═══ EXTRACTED INFORMATION
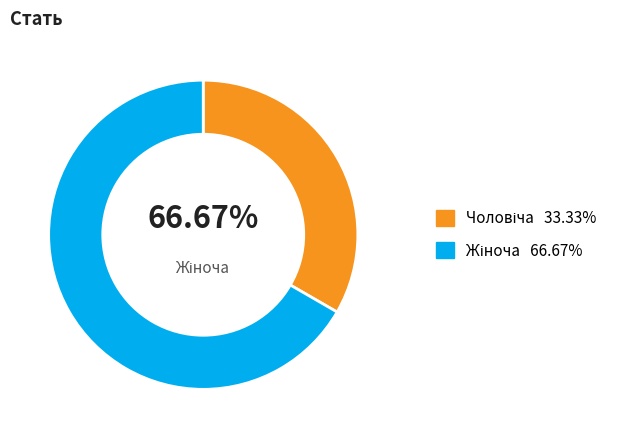

True or false: Жіноча accounts for 67% of the total.

True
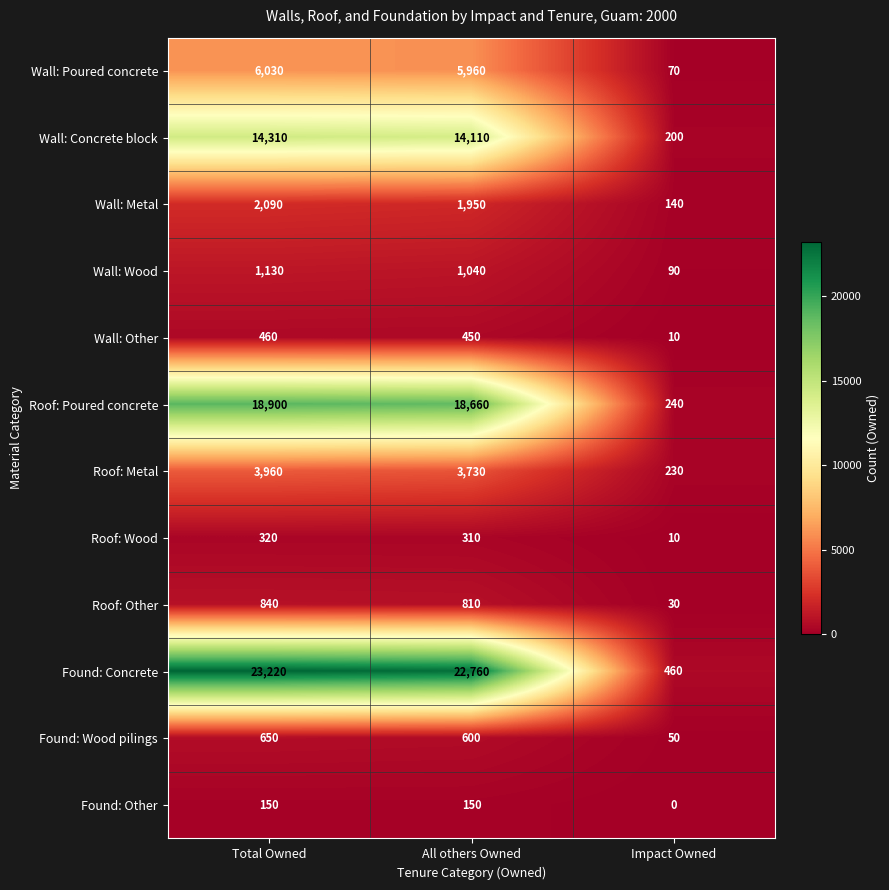

Which series changed the most between Total Owned and Impact Owned?

Found: Concrete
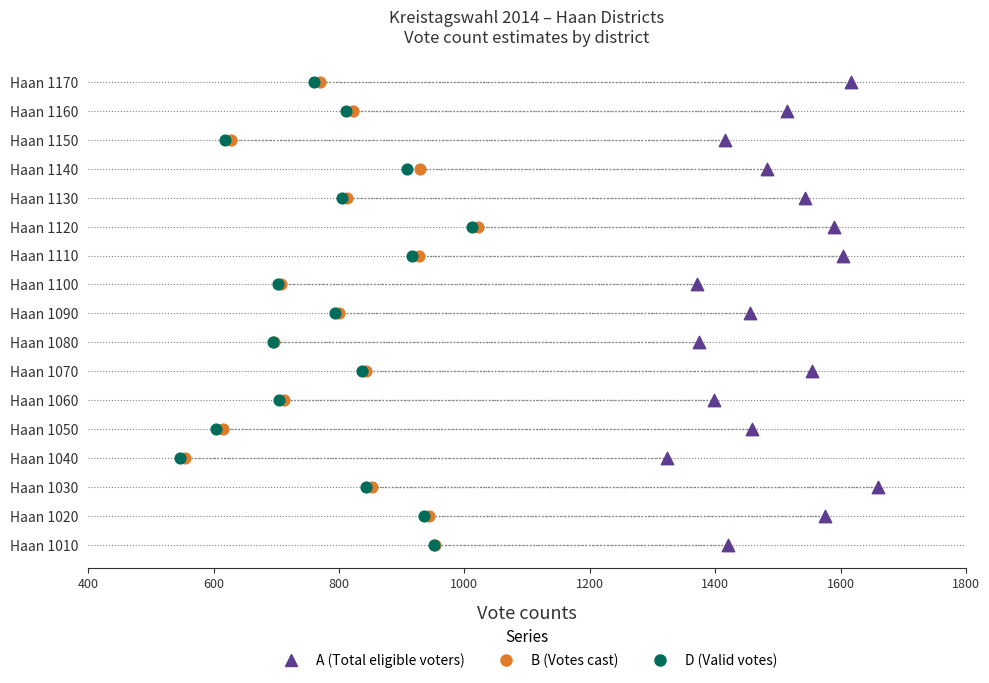

What are all the series names shown in the legend?

A (Total eligible voters), B (Votes cast), D (Valid votes)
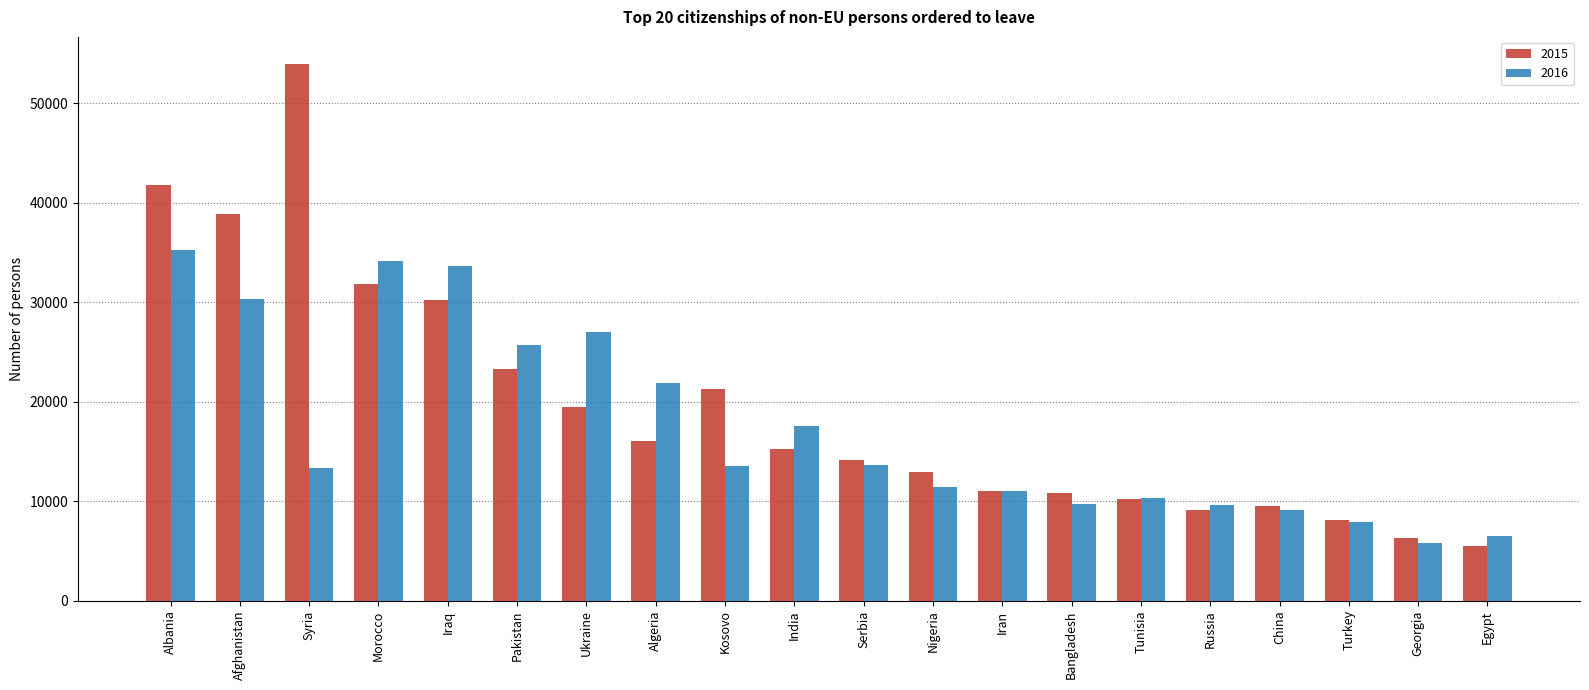

Is the value of 2015 at Bangladesh greater than the value of 2016 at Russia?

Yes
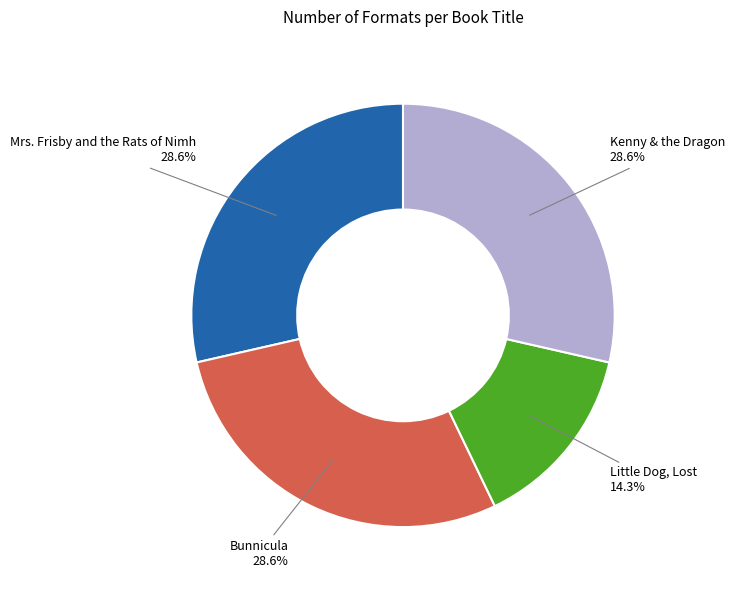

To the nearest percent, what percentage of the pie is Bunnicula?

29%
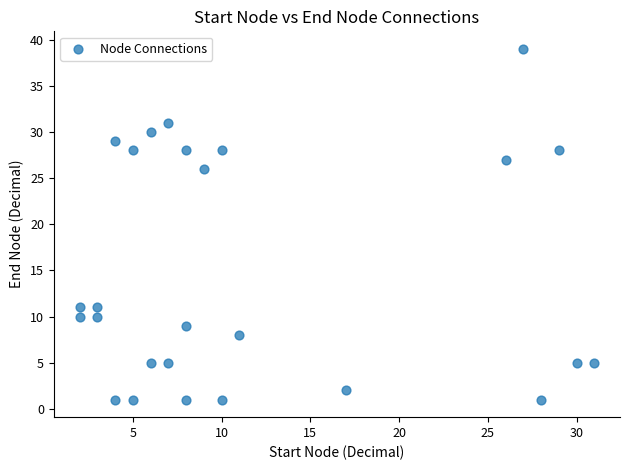

What Y value in the scatter plot is closest to 20?

26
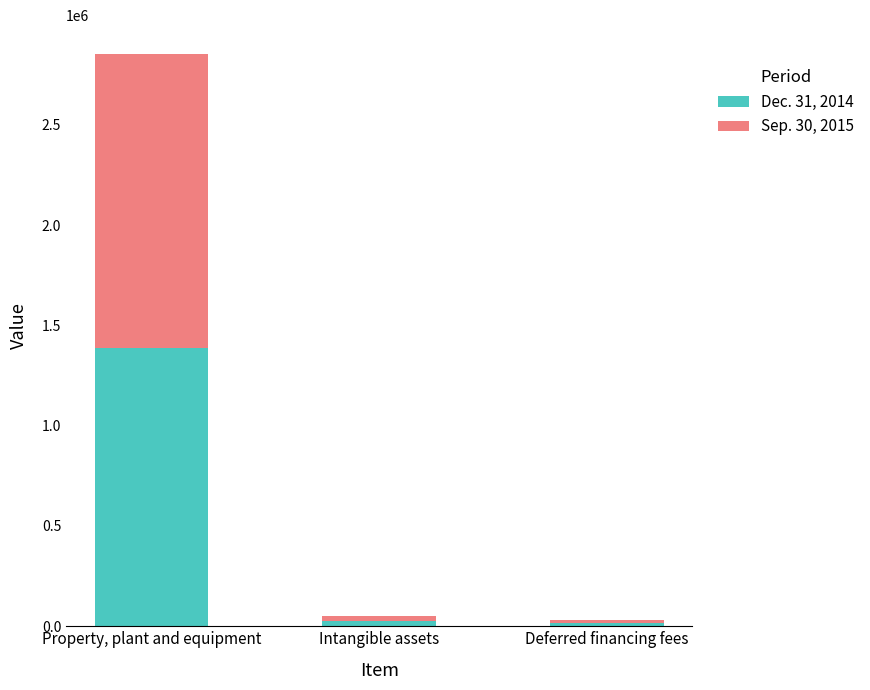

At which category is the sum across all series the highest?

Property, plant and equipment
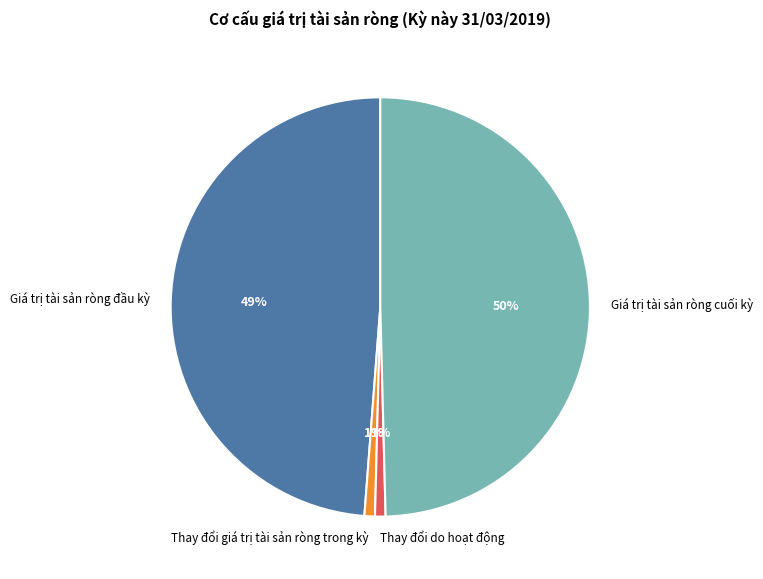

Between Giá trị tài sản ròng đầu kỳ and Giá trị tài sản ròng cuối kỳ, which is larger?

Giá trị tài sản ròng cuối kỳ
══════
# WHAT TO PRODUCE
Lay out the material above as a Markdown table with the columns "No." and "Text", giving each line its own numbered row. Omit blank lines and the pictures.

# OUTPUT FOR THIS TASK
| No. | Text |
|---|---|
| 1 | True or false: Жіноча accounts for 67% of the total. |
| 2 | True |
| 3 | Which series changed the most between Total Owned and Impact Owned? |
| 4 | Found: Concrete |
| 5 | What are all the series names shown in the legend? |
| 6 | A (Total eligible voters), B (Votes cast), D (Valid votes) |
| 7 | Is the value of 2015 at Bangladesh greater than the value of 2016 at Russia? |
| 8 | Yes |
| 9 | To the nearest percent, what percentage of the pie is Bunnicula? |
| 10 | 29% |
| 11 | What Y value in the scatter plot is closest to 20? |
| 12 | 26 |
| 13 | At which category is the sum across all series the highest? |
| 14 | Property, plant and equipment |
| 15 | Between Giá trị tài sản ròng đầu kỳ and Giá trị tài sản ròng cuối kỳ, which is larger? |
| 16 | Giá trị tài sản ròng cuối kỳ |